The trouble is plain to see. Not only is Kaysen a relatively normal girl suffering from adolescent confusion, but in the hands of director/ writer James Mangold and writers Lisa Loomer and Anna Hamilton Phelan, the world of the mental hospital in this film is bland and oh-so-average. Kaysen's book was episodic and heartfelt, written by a young woman searching for identity during the troubled 1960's. Not only is the confusion of the 60's only paid lip service, but Susanna's more provocative memories and emotional leaps are ignored for a standardized treatment of life in an institution. Too bad. Especially in light of the news stories these days, the perspective of a disaffected teen has wonderful potential, especially because Kaysen's book really explored how the world in which she grew up gradually ate away at her sense of self.
Privileged and withdrawn Susanna (Winona Ryder) ends up at the Claymore Institute after she chases a bottle of aspirin with a fifth of vodka. As she coldly tells the shrink her parents have sent her to: "I had a headache." The shrink thinks otherwise and, instead of really exploring her pain, he suggests that she commit herself to Claymore for a rest. Susanna never puts up a fight and you get the sense that her parents simply want her to disappear. It's one of the many plot holes in the film, leaving you to wonder exactly how she ended up committing herself.

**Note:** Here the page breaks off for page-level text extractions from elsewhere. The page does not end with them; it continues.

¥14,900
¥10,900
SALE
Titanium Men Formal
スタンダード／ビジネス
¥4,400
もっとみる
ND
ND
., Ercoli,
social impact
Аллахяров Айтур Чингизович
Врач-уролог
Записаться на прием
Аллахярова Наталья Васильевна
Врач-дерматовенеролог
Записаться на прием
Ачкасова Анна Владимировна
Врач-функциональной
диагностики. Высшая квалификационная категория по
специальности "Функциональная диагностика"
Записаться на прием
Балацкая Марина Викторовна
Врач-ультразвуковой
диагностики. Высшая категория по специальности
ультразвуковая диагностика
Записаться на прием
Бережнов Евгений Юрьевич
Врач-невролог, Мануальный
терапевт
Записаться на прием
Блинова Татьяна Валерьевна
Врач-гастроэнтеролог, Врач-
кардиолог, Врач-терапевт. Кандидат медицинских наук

At Claymore, Susanna is assigned to a no-nonsense nurse, Valerie (Whoopi Goldberg), a roommate, Georgina (Clea Duvall) and a standard drug regime -- sleeping pills, sedatives, laxatives. Next comes the standard "getting to know you" sequence where she meets the other inmates. Along with Georgina who is an inveterate liar, there's sweet, but disfigured Polly (Elisabeth Moss) and Daisy (Brittany Murphy) whose penchants run toward laxatives and the roasted chicken that her disturbingly doting father brings her each week. And finally, we meet Lisa (Angelina Jolie), the queen of the ward whose sociopathic tendencies are both seductive and terrifying. Lisa is truly the only "crazy" person here and, even that classification is subject to debate. Together, this little group does the standard mental institution stuff. They bitch about the nurses, palm their pills, throw fits and sneak out at night. Quite simply, that's the plot, the whole plot and nothing but the plot. The writers throw in a couple of real dramatic sequences, such as when Susanna has one of the film's few truly incisive conversations with Claymore's head psychiatrist Dr. Wick (Vanessa Redgrave), but these moments are few and far between.

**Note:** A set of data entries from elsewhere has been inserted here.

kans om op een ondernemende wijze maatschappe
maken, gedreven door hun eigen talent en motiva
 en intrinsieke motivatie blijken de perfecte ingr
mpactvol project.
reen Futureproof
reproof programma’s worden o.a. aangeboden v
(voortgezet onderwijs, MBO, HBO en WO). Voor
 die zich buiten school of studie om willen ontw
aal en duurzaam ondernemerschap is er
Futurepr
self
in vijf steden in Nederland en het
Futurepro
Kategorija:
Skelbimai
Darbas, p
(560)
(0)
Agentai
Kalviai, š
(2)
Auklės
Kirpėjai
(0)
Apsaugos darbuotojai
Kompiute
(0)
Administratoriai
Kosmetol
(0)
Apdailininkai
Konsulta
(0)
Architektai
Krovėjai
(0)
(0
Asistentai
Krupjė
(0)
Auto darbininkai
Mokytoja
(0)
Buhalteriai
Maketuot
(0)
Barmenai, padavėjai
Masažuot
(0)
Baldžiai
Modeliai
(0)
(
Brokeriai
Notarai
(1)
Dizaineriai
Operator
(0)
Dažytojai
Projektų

By and large, there's not a lot of insight here and part of the problem is that Susanna isn't really disturbed. She doesn't belong at Claymore and, frankly, it's an uphill battle to convince us that she's really as troubled as these other girls. Even she tells one of the doctors, "everyone here is crazy." Kaysen's book explored the nature of mental illness and what defined it. Her book was less about being crazy than it was about finding one's place in a troubled world. Yet, the film sidesteps these issues for a more standardized story line in which all the girls are more cardboard cut-outs than really complex individuals. Even Jolie, who puts herself wholly into her wild role, has to struggle to make Lisa seem like more than a wacked out caricature.
When it comes down to it, though, the real weakness here lies in Susanna herself. Her nurse Valerie finally nails it on the head. "You're a lazy, selfish little girl", she tells a cornered Susanna. I almost wanted to cheer. Finally, someone who sees the truth. Susanna isn't mentally ill. She isn't disturbed. She isn't even slightly unbalanced. She's a girl who has lost a little bit of direction and acted out because of it. Just like any other confused young person who is in the throes of growing up. And, if you're making a movie about mental illness, you need a character who is either really mentally ill or who is so convinced she isn't that she fights tooth and claw to prove it. Susanna satisfies neither criteria. She's just a confused young woman who floats through her life, hoping she'll have an epiphany about herself. She never does, and neither do we.